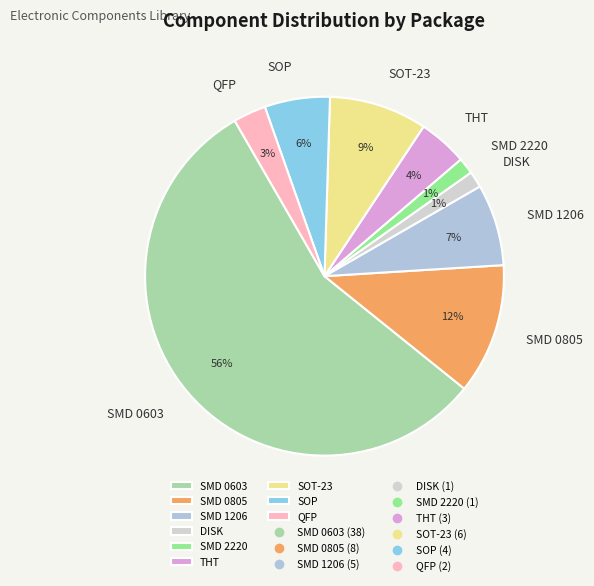

What percentage is the SOT-23 slice, to the nearest percent?

9%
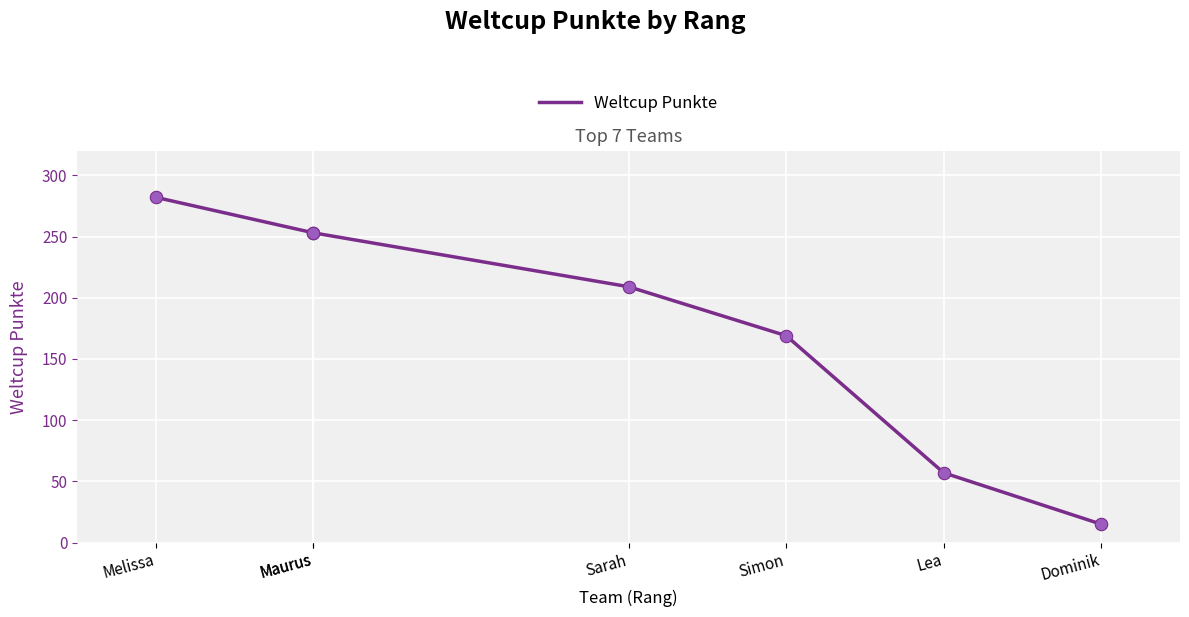

What is the ratio of the value at Maurus to the value at Sarah?

1.2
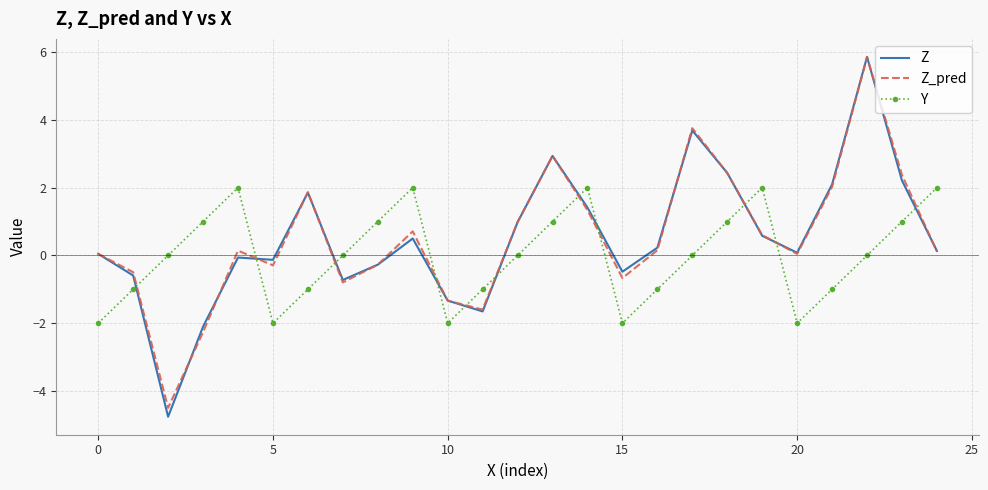

What is the minimum value shown in the chart?

-4.8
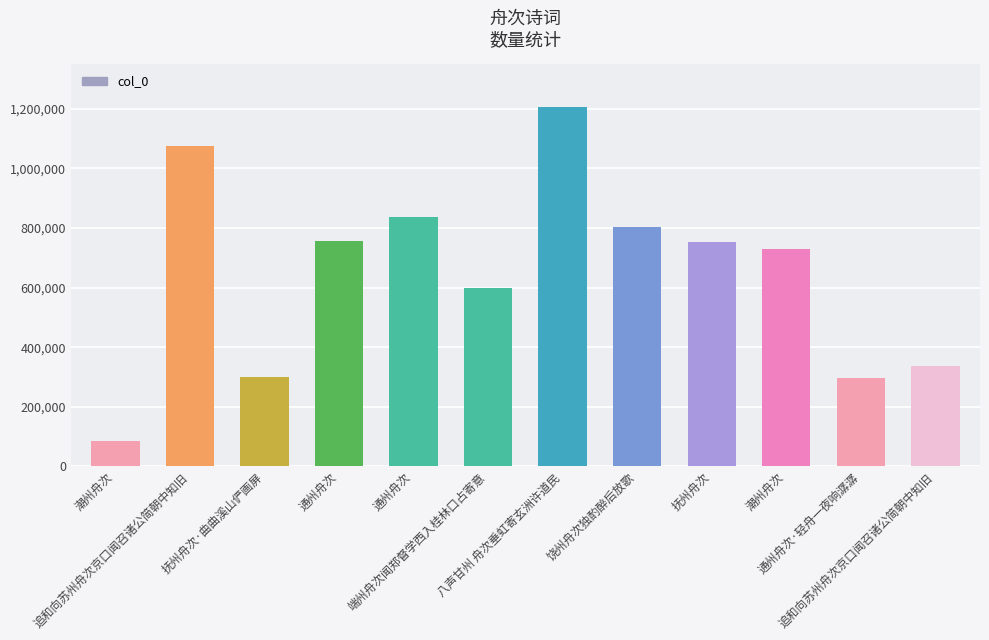

List the labels in order of value, largest first.

八声甘州 舟次垂虹寄玄洲许道民, 追和向苏州舟次京口闻召诸公简朝中知旧, 通州舟次, 饶州舟次独酌醉后放歌, 通州舟次, 抚州舟次, 潮州舟次, 端州舟次闻郑督学西入桂林口占寄意, 追和向苏州舟次京口闻召诸公简朝中知旧, 抚州舟次·曲曲溪山俨画屏, 通州舟次·轻舟一夜响潺潺, 潮州舟次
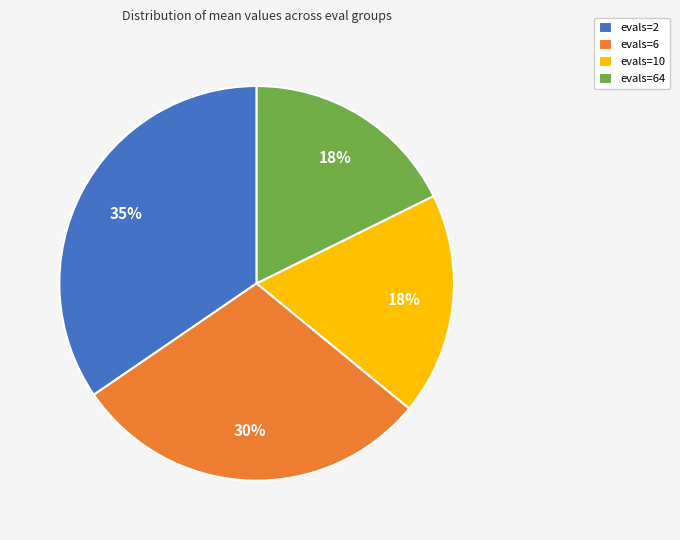

How many slices are in this pie chart?

4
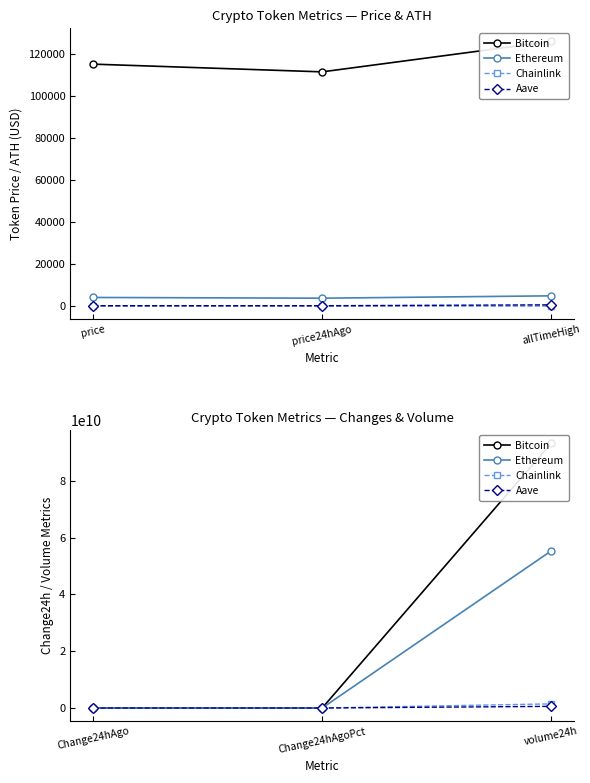

Which category has the highest value in the Ethereum series?

volume24h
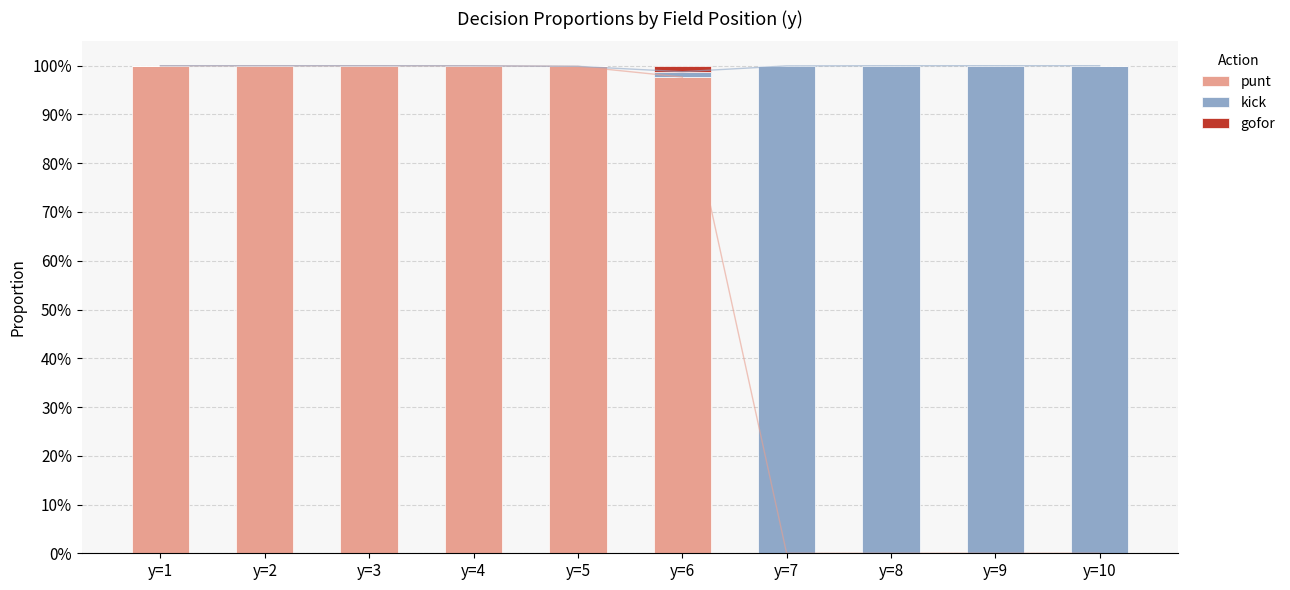

Which series has the largest total across all categories?

punt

• [INSTRUCTIONS FOR THE TASK] Can you turn the lines above into a numbered list, skipping the blank ones and leaving the pictures out?

• [THE ANSWER]
1. What percentage is the SOT-23 slice, to the nearest percent?
2. 9%
3. What is the ratio of the value at Maurus to the value at Sarah?
4. 1.2
5. What is the minimum value shown in the chart?
6. -4.8
7. List the labels in order of value, largest first.
8. 八声甘州 舟次垂虹寄玄洲许道民, 追和向苏州舟次京口闻召诸公简朝中知旧, 通州舟次, 饶州舟次独酌醉后放歌, 通州舟次, 抚州舟次, 潮州舟次, 端州舟次闻郑督学西入桂林口占寄意, 追和向苏州舟次京口闻召诸公简朝中知旧, 抚州舟次·曲曲溪山俨画屏, 通州舟次·轻舟一夜响潺潺, 潮州舟次
9. How many slices are in this pie chart?
10. 4
11. Which category has the highest value in the Ethereum series?
12. volume24h
13. Which series has the largest total across all categories?
14. punt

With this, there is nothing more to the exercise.